İçişleri Bakanı Süleyman Soylu ve Cumhurbaşkanı Başdanışmanı Mehmet Uçum’un "14 Mayıs siyasi darbe girişimidir" sözlerine ilişkin olarak da Şentop, “Seçim seçimdir, darbe müdahaledir. Bugüne kadar 1950’den itibaren yüzün üzerinde seçim yaptı Türkiye. Milletimiz tarafından sonuçları demokratik olgunlukla kabul edildi. Seçimlerin kazananı olur, kaybedeni olmaz, milletin rızasıdır. Siyasi söylemler bütün taraflar bakımından değerlendirilmeli. Herkes yanındakinin sözlerini yumuşatıyor, karşısındakileri abartıyor. Türkiye önemli bir seçime doğru gidiyor. Seçimlerin odak noktası ittifaklar değil esasen, Erdoğan’ın yanında ve karşısında olanlar. Siyasi partiler değil, Türkiye dışında da görüş bildiriyorlar. Erdoğan devam edecek mi diye soruyorlar. Bunun sebebi 20 yıldan uzun zamandır Türkiye’nin kazandığı itibardır. Bundan memnun olmayan çevreler var. Böyle bir ortamda seçime giderken seçim tartışmalarının Türkiye’nin kendi iç politikasıyla değil, Türkiye’nin itibarlı duruşunu teyit mi edecek, yoksa Türkiye daha kolay idare edilebilir ülke haline mi gelecek tartışması normaldir” dedi.

"Türkiye’nin bu tam bağımsız politikalar izlemesinin arkasında yerli ve milli hamlelerin payı var"

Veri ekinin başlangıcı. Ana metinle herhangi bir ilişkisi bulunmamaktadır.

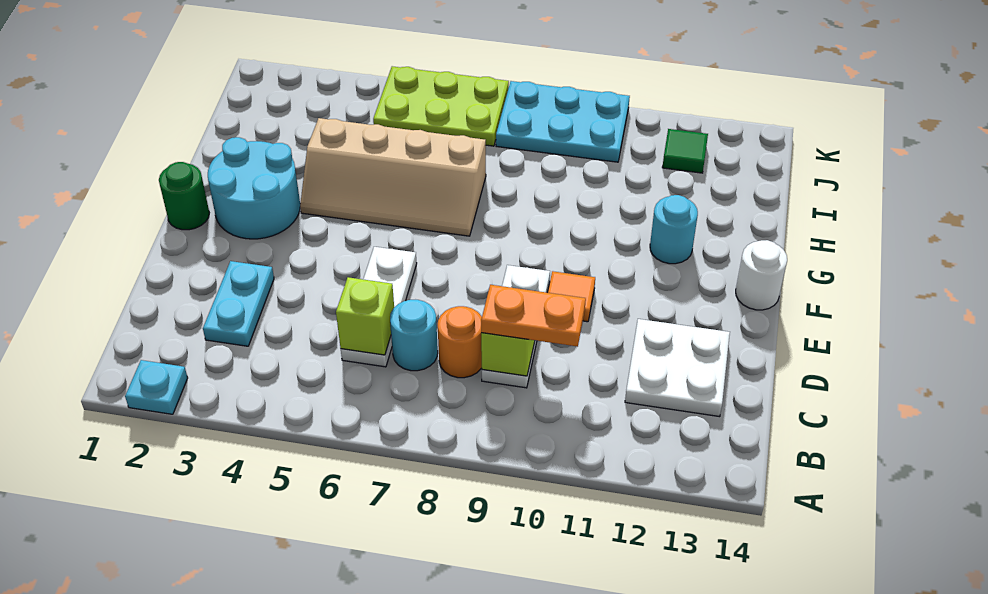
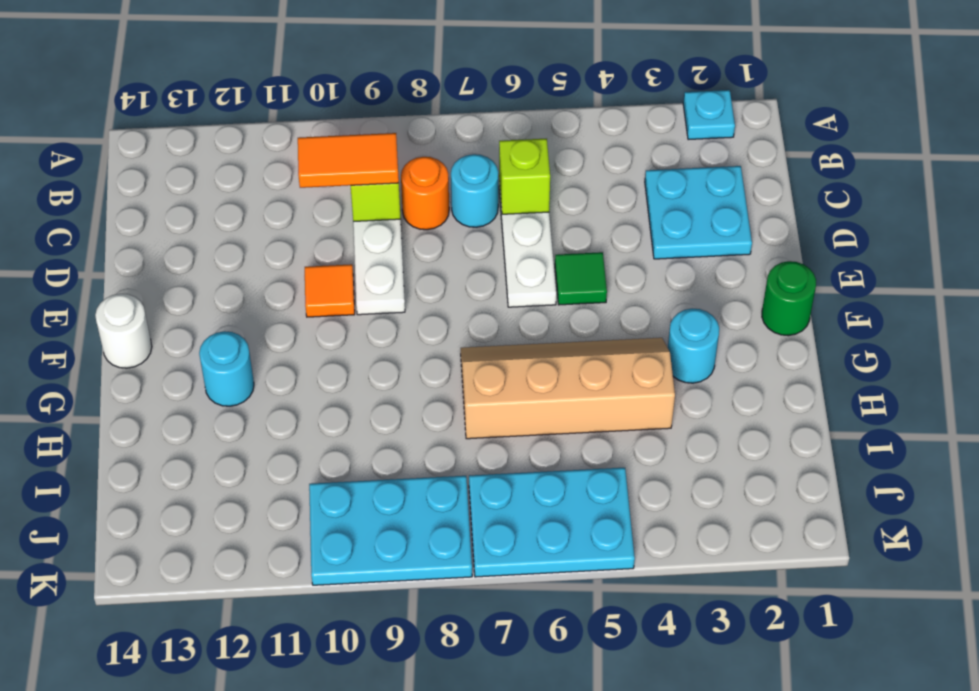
cyan plate C3:D3 level 1 -> cyan plate C2:D3 level 1
orange plate C9:C10 level 3 -> orange tile C9:C10 level 3
white plate C12:D13 level 1 -> none
cyan round brick F2:G3 level 1 -> cyan round brick G3 level 1
lime plate J5:K7 level 1 -> cyan plate J5:K7 level 1
green tile J12 level 1 -> green tile E5 level 1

HDP’nin cumhurbaşkanlığı seçiminde Kemal Kılıçdaroğlu’na destek vermesi ve HDP Eş Genel Başkanı Buldan'ın milli muharip uçağı ‘Kaan’ ile ilgili açıklamalarına ilişkin de Şentop şunları söyledi:
“Seçimle ilgili her şey konuşulur ama hiçbir seçim galibiyeti tam bağımsız Türkiye’den önemli değil. Bölgemizde önemli gelişmeler oluyor. Avrupa’nın içinde bulunduğu durum, bazı safların netleştirilmesi ile ilgili gelişmeler, bütün bunlar Türkiye’yi merkezi yere koyuyor. Daha önce Türkiye’ye karşı operasyonlar yaparken, artık Türkiye her müdahaleyi yapabilir hale gelmiştir. Türkiye’nin bu tam bağımsız politikalar izlemesinin arkasında yerli ve milli hamlelerin payı var. Bunu milletimiz iftiharla takip ediyor. Beklenen şudur: Türkiye sınır ötesi operasyonlar gerektiği zaman yapmamalı. Türkiye kuşatılmaya müsaade etmeyecek. Güneyinde ve Suriye’de oluşturulmaya çalışılan senaryoya müsaade etmeyecektir. 20 yıldır devam eden bir süreç. Bunu bozacak şeye milletimiz müsaade etmez.”
Seçimlerle ilgili soruya Şentop, “Seçim suhuletle demokratik olgunlukla gerçekleşecek, Türkiye’nin büyük yürüyüşüne karar verecek. Erdoğan birinci turda kazanacak. Meclisteki çoğunluğun değişmeyeceği kanaatindeyim” ifadelerini kullandı.